Novelty and novel sensations and situations acquire some of their frisson from the suspense one experiences while attempting to find a pattern into which the feeling or event can be subsumed, within one's familiar contexts. When all one's attempts end in incoherence, the truly novel is recognized. And, often, the next moment is the start of one's attempts to construct a fictive scenario into which the novel event can be situated. Some individuals value the initial state of suspense and would rather prolong and heighten it, and some works of art have that as an aim. Critical arguments about genre works often revolve around whether a work is doing something “original” (novel) or just reworking the familiar tropes in a shoddy and partly incoherent way, where the value placed on the work may hinge on this judgment, although the actual content would be the same either way. But for all that we may sometimes tire of the familiar and crave novelty, our brains quickly attempt to make the novel a part of our body of familiar experiences and knowledge.
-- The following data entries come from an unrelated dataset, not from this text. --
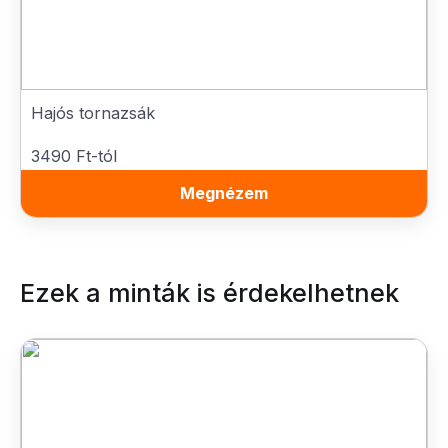
Hajós tornazsák
3490 Ft-tól
Megnézem
Ezek a minták is érdekelhetnek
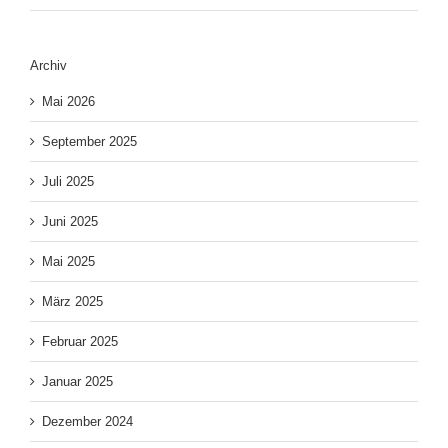
Archiv
Mai 2026
September 2025
Juli 2025
Juni 2025
Mai 2025
März 2025
Februar 2025
Januar 2025
Dezember 2024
The neurons in our brains which utilize the neurotransmitter dopamine are heavily involved in this “patterning” activity, from recognizing (or constructing) patterns in the experienced world around us to creating patterns of behavior such as habits and other repetitious sequences of thoughts, speech and bodily movement. When these neurons become hyper-stimulated we can experience a range of symptoms such as paranoia (excessive perception of patterns centered around ourselves) and obsessive-compulsive behaviors (ritualized repetitive actions). But clearly the normal functioning of the human brain includes what could be called a “fictive response” to the data that it processes, and this is intimately connected with the subsystems responsible for learned behaviors.
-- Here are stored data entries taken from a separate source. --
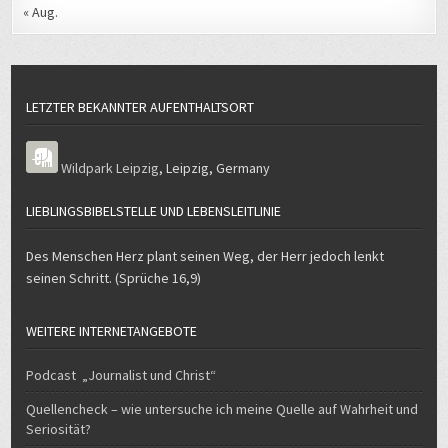
« Aug.
LETZTER BEKANNTER AUFENTHALTSORT
Wildpark Leipzig
,
Leipzig
,
Germany
LIEBLINGSBIBELSTELLE UND LEBENSLEITLINIE
Des Menschen Herz plant seinen Weg, der Herr jedoch lenkt
seinen Schritt. (Sprüche 16,9)
WEITERE INTERNETANGEBOTE
Podcast „Journalist und Christ“
Quellencheck – wie untersuche ich meine Quelle auf Wahrheit und
Seriosität?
In our ongoing interaction with the world and processing of experience, there is always a low background level of incoherent data, a level that becomes higher when other humans occupy the center of our interaction. Much of this data is simply discarded or at least disregarded, a fact which all professional magicians know well and rely on in their sleights of hand. But at least some of it stimulates our creative impulse. We also have an intermittent but fairly frequent amount of fictive response taking place as we move through the day, including plans, schedules, daydreams, fantasies, scenario building, nostalgic recollections, expectations, as well as involvement with “entertainment” and communications media. At times we have to evaluate whether something is true or false, but usually we “know” the answer based on past learning, irrational conviction, or simple probabilistic determination. When these are insufficient we fall back on relatively simple heuristics. Logic and reasoning, especially as they are required to deal with more abstract categories, situations and principles, unduly tax the energetic capacities of the brain. This is why humans, as Needham observes, “do not reason often; they do not reason for long at a time; and when they do reason they are not very good at it.”
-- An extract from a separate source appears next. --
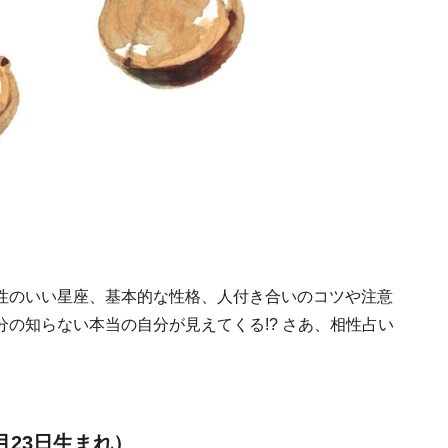
性のいい星座、基本的な性格、人付き合いのコツや注意
の知らない本当の自分が見えてくる!? さあ、相性占い
月23日生まれ）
So, in real life, and at the most basic level of our thought processes, it's uncommon for us to ask: True or false? If there is any question, it's: True, false, incoherent or fictive? Certain modes of discourse and interaction privilege subsets of these four values, such as the restricted choice of true or false as answers on a standardized test. But it's extremely rare for people to restrict themselves to only those modes in their communication, and probably debilitating for them to do so. In the normal course of affairs, we know that statements about the sum of a list of numbers or statements about the date an event is scheduled to occur are different from statements about Frodo or Scheherazade or Molly Bloom, and, more importantly, we know in an intuitive way why they are different. Only in a culture with extremely rigid social interactions and very flattened modes of discourse would this difference be problematic.